About this exercise:
Repeat only the lines between the one with "grey fan [708,402,765,460]" and the end of the material below, both ends included. Omit any picture.

Dataset content:
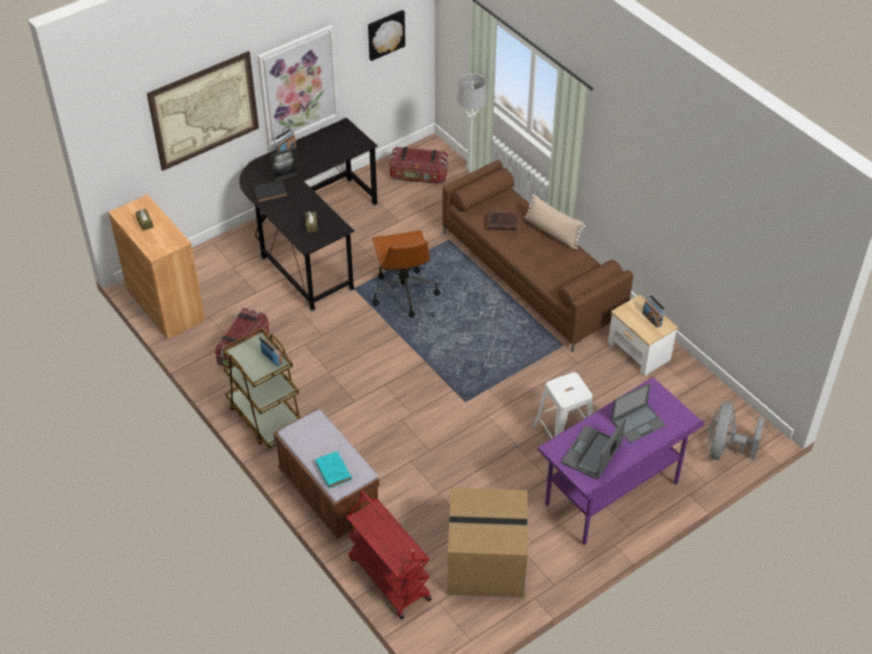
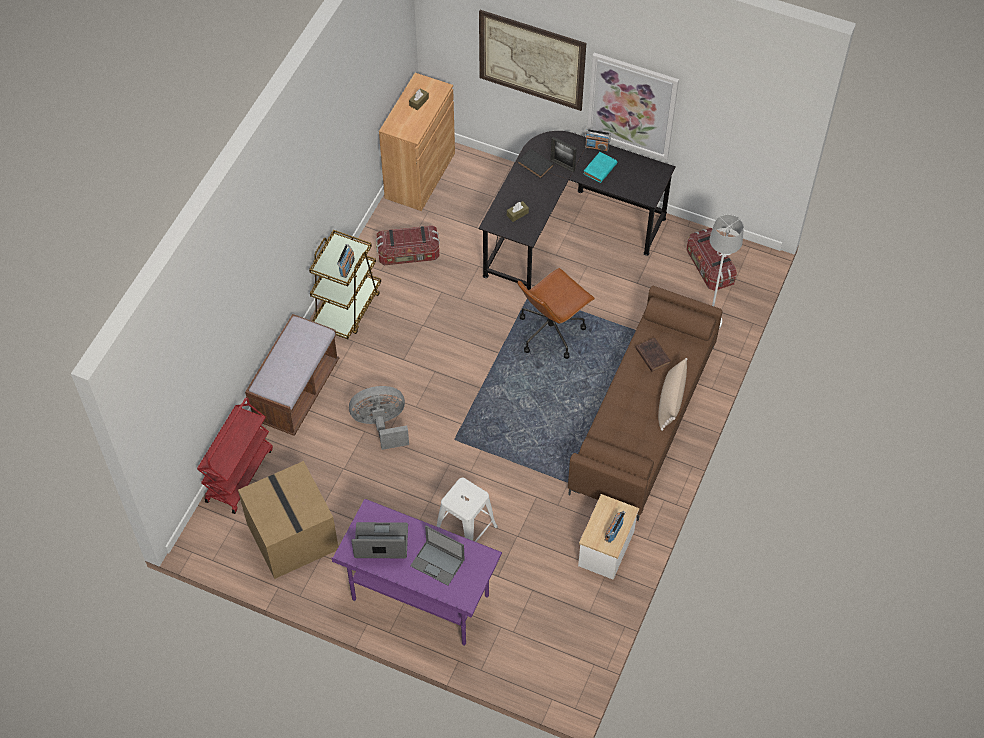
camera: 60 degrees right, 10 degrees up
turquoise book [315,451,352,488] -> turquoise book moved to [583,152,617,183]
picture [368,10,405,61] -> none
grey fan [708,402,765,460] -> grey fan moved to [349,386,409,450]

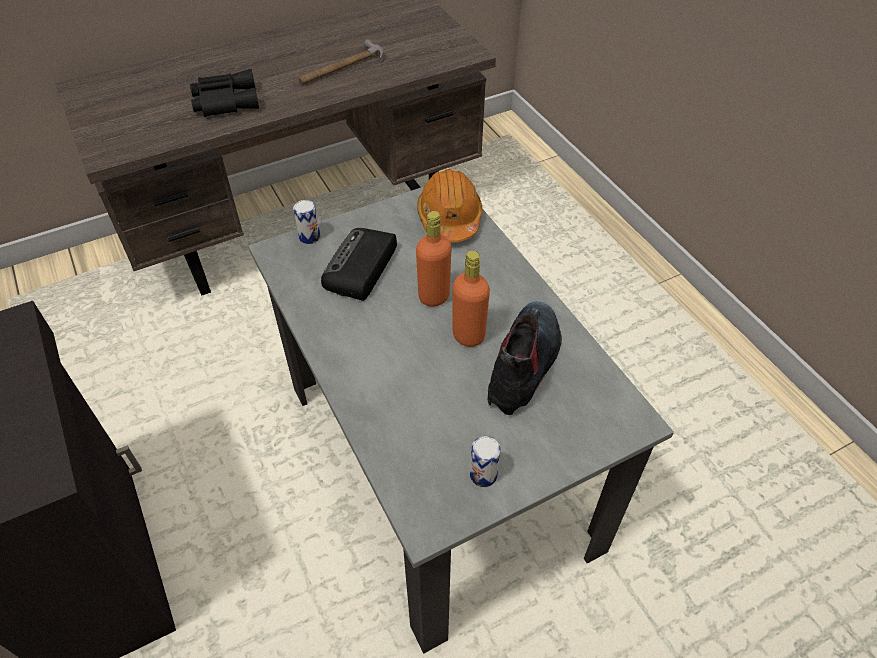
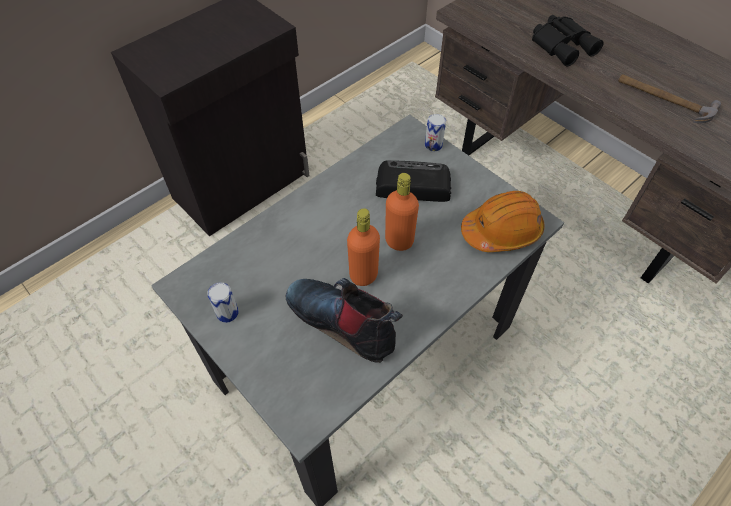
camera: 75 degrees right, 5 degrees up
boot [487,301,562,415] -> boot turned 150 degrees counterclockwise [286,278,403,363]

Written answer:
grey fan [708,402,765,460] -> grey fan moved to [349,386,409,450]

camera: 75 degrees right, 5 degrees up
boot [487,301,562,415] -> boot turned 150 degrees counterclockwise [286,278,403,363]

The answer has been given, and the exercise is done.